All the basil polysaccharides (BPSs) were screened against the diverse epigenetic targets reported for BC (HDAC1-2, 4-8, and HAT) using molecular docking studies alongwith swissADME studies to check the drug likeliness of the BPSs.
It was found that glucosamine ring, glucosamine linear, glucuronic acid linear, rhamnose linear, glucuronic acid ring, galactose ring, mannose, glucose, and xylose were exhibited consistent binding potential against the epigenetic targets (HDAC1, HDAC2, HDAC4, HDAC5, HDAC6, HDAC7, HDAC8, and HAT,) responsible for BC.
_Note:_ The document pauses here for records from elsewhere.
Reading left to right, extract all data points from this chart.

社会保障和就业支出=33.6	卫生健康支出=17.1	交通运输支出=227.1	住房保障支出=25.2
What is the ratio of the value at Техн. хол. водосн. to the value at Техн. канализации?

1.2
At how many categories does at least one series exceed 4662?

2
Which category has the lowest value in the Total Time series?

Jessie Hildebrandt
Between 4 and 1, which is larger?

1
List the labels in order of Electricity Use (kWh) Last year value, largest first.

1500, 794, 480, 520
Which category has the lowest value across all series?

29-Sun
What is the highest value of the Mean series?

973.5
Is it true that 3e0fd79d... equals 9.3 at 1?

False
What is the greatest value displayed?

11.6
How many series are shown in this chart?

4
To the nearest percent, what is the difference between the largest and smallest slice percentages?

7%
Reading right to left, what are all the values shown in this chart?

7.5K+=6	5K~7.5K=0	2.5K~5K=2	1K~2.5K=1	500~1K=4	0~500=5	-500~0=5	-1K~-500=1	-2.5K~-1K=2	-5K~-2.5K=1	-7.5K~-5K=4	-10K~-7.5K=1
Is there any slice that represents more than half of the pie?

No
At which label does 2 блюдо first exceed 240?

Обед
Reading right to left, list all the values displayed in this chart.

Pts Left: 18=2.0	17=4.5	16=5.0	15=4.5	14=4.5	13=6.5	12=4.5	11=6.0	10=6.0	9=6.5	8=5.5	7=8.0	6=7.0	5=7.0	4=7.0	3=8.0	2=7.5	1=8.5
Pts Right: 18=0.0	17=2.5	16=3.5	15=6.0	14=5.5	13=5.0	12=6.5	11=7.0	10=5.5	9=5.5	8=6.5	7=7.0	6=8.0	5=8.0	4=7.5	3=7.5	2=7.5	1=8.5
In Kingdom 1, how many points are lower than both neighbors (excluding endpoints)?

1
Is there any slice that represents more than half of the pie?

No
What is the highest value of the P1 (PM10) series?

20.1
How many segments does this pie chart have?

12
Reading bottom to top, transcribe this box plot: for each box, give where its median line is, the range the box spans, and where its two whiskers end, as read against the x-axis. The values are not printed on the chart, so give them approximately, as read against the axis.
This is the first report where BPSs were reported against these epigenetic targets. These studies can help to understand the underlying mechanism of BPSs used against epigenetic targets for BC. These results can be further validated experimentally to confirm their potential as a promising inhibitor against the epigenetic targets (HDAC1-2, 4-8, and HAT) having a role in BC.
乳腺癌(BC)是女性中最常见的癌症类型之一。据报道,BC 的一个病因是表观遗传修饰的不当调节。各种表观遗传靶点,如组蛋白去乙酰化酶(HDAC)和组蛋白乙酰转移酶(HAT),调节着包括 BC 在内的多种癌症。罗勒被认为具有抗癌特性;然而,其多糖针对不同的表观遗传靶点的作用尚不清楚。因此,本研究采用分子对接方法,找出 BPSs 与负责 BC 的不同表观遗传靶点的结合潜力。
采用分子对接研究,筛选出所有罗勒多糖(BPSs)与报道的针对 BC 的不同表观遗传靶点(HDAC1-2、4-8 和 HAT)进行筛选,并结合 swissADME 研究,检查 BPSs 的药物相似性。
发现葡糖胺环、葡糖胺线性、葡萄糖醛酸线性、鼠李糖线性、葡萄糖醛酸环、半乳糖环、甘露糖、葡萄糖和木糖对负责 BC 的表观遗传靶点(HDAC1、HDAC2、HDAC4、HDAC5、HDAC6、HDAC7、HDAC8 和 HAT)表现出一致的结合潜力。
这是首次报道 BPSs 针对这些表观遗传靶点。这些研究有助于了解 BPSs 针对表观遗传靶点用于 BC 的潜在机制。这些结果可以通过进一步的实验验证来确认它们作为针对在 BC 中起作用的表观遗传靶点(HDAC1-2、4-8 和 HAT)的有前途的抑制剂的潜力。